What the task requires
Everything in the entries below should be restated exactly, except for the pictures.

==================================================

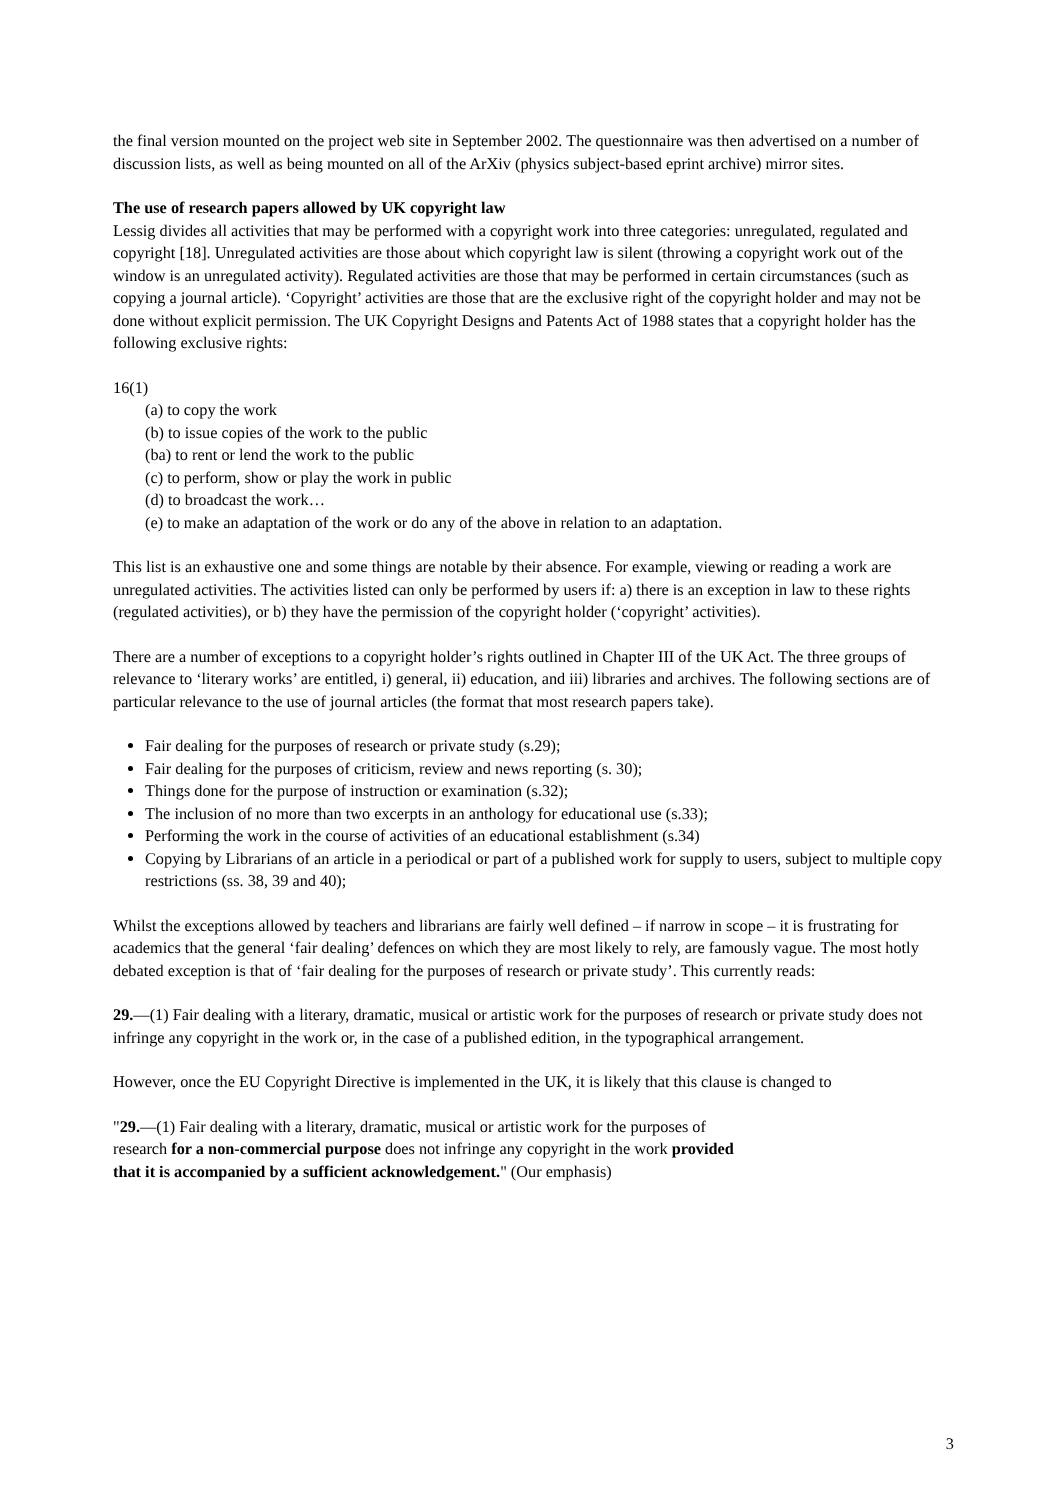the final version mounted on the project web site in September 2002. The questionnaire was then advertised on a number of discussion lists, as well as being mounted on all of the ArXiv (physics subject-based eprint archive) mirror sites.
The use of research papers allowed by UK copyright law
Lessig divides all activities that may be performed with a copyright work into three categories: unregulated, regulated and copyright [18]. Unregulated activities are those about which copyright law is silent (throwing a copyright work out of the window is an unregulated activity). Regulated activities are those that may be performed in certain circumstances (such as copying a journal article). ‘Copyright’ activities are those that are the exclusive right of the copyright holder and may not be done without explicit permission. The UK Copyright Designs and Patents Act of 1988 states that a copyright holder has the following exclusive rights:
16(1)
(a) to copy the work
(b) to issue copies of the work to the public
(ba) to rent or lend the work to the public
(c) to perform, show or play the work in public
(d) to broadcast the work…
(e) to make an adaptation of the work or do any of the above in relation to an adaptation.
This list is an exhaustive one and some things are notable by their absence. For example, viewing or reading a work are unregulated activities. The activities listed can only be performed by users if: a) there is an exception in law to these rights (regulated activities), or b) they have the permission of the copyright holder (‘copyright’ activities).
There are a number of exceptions to a copyright holder’s rights outlined in Chapter III of the UK Act. The three groups of relevance to ‘literary works’ are entitled, i) general, ii) education, and iii) libraries and archives. The following sections are of particular relevance to the use of journal articles (the format that most research papers take).
Fair dealing for the purposes of research or private study (s.29);
Fair dealing for the purposes of criticism, review and news reporting (s. 30);
Things done for the purpose of instruction or examination (s.32);
The inclusion of no more than two excerpts in an anthology for educational use (s.33);
Performing the work in the course of activities of an educational establishment (s.34)
Copying by Librarians of an article in a periodical or part of a published work for supply to users, subject to multiple copy restrictions (ss. 38, 39 and 40);
Whilst the exceptions allowed by teachers and librarians are fairly well defined – if narrow in scope – it is frustrating for academics that the general ‘fair dealing’ defences on which they are most likely to rely, are famously vague. The most hotly debated exception is that of ‘fair dealing for the purposes of research or private study’. This currently reads:
29.—(1) Fair dealing with a literary, dramatic, musical or artistic work for the purposes of research or private study does not infringe any copyright in the work or, in the case of a published edition, in the typographical arrangement.
However, once the EU Copyright Directive is implemented in the UK, it is likely that this clause is changed to
"29.—(1) Fair dealing with a literary, dramatic, musical or artistic work for the purposes of
research for a non-commercial purpose does not infringe any copyright in the work provided
that it is accompanied by a sufficient acknowledgement." (Our emphasis)
3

==================================================

Result
the final version mounted on the project web site in September 2002. The questionnaire was then advertised on a number of discussion lists, as well as being mounted on all of the ArXiv (physics subject-based eprint archive) mirror sites.
The use of research papers allowed by UK copyright law
Lessig divides all activities that may be performed with a copyright work into three categories: unregulated, regulated and copyright [18]. Unregulated activities are those about which copyright law is silent (throwing a copyright work out of the window is an unregulated activity). Regulated activities are those that may be performed in certain circumstances (such as copying a journal article). ‘Copyright’ activities are those that are the exclusive right of the copyright holder and may not be done without explicit permission. The UK Copyright Designs and Patents Act of 1988 states that a copyright holder has the following exclusive rights:
16(1)
(a) to copy the work
(b) to issue copies of the work to the public
(ba) to rent or lend the work to the public
(c) to perform, show or play the work in public
(d) to broadcast the work…
(e) to make an adaptation of the work or do any of the above in relation to an adaptation.
This list is an exhaustive one and some things are notable by their absence. For example, viewing or reading a work are unregulated activities. The activities listed can only be performed by users if: a) there is an exception in law to these rights (regulated activities), or b) they have the permission of the copyright holder (‘copyright’ activities).
There are a number of exceptions to a copyright holder’s rights outlined in Chapter III of the UK Act. The three groups of relevance to ‘literary works’ are entitled, i) general, ii) education, and iii) libraries and archives. The following sections are of particular relevance to the use of journal articles (the format that most research papers take).
Fair dealing for the purposes of research or private study (s.29);
Fair dealing for the purposes of criticism, review and news reporting (s. 30);
Things done for the purpose of instruction or examination (s.32);
The inclusion of no more than two excerpts in an anthology for educational use (s.33);
Performing the work in the course of activities of an educational establishment (s.34)
Copying by Librarians of an article in a periodical or part of a published work for supply to users, subject to multiple copy restrictions (ss. 38, 39 and 40);
Whilst the exceptions allowed by teachers and librarians are fairly well defined – if narrow in scope – it is frustrating for academics that the general ‘fair dealing’ defences on which they are most likely to rely, are famously vague. The most hotly debated exception is that of ‘fair dealing for the purposes of research or private study’. This currently reads:
29.—(1) Fair dealing with a literary, dramatic, musical or artistic work for the purposes of research or private study does not infringe any copyright in the work or, in the case of a published edition, in the typographical arrangement.
However, once the EU Copyright Directive is implemented in the UK, it is likely that this clause is changed to
"29.—(1) Fair dealing with a literary, dramatic, musical or artistic work for the purposes of
research for a non-commercial purpose does not infringe any copyright in the work provided
that it is accompanied by a sufficient acknowledgement." (Our emphasis)
3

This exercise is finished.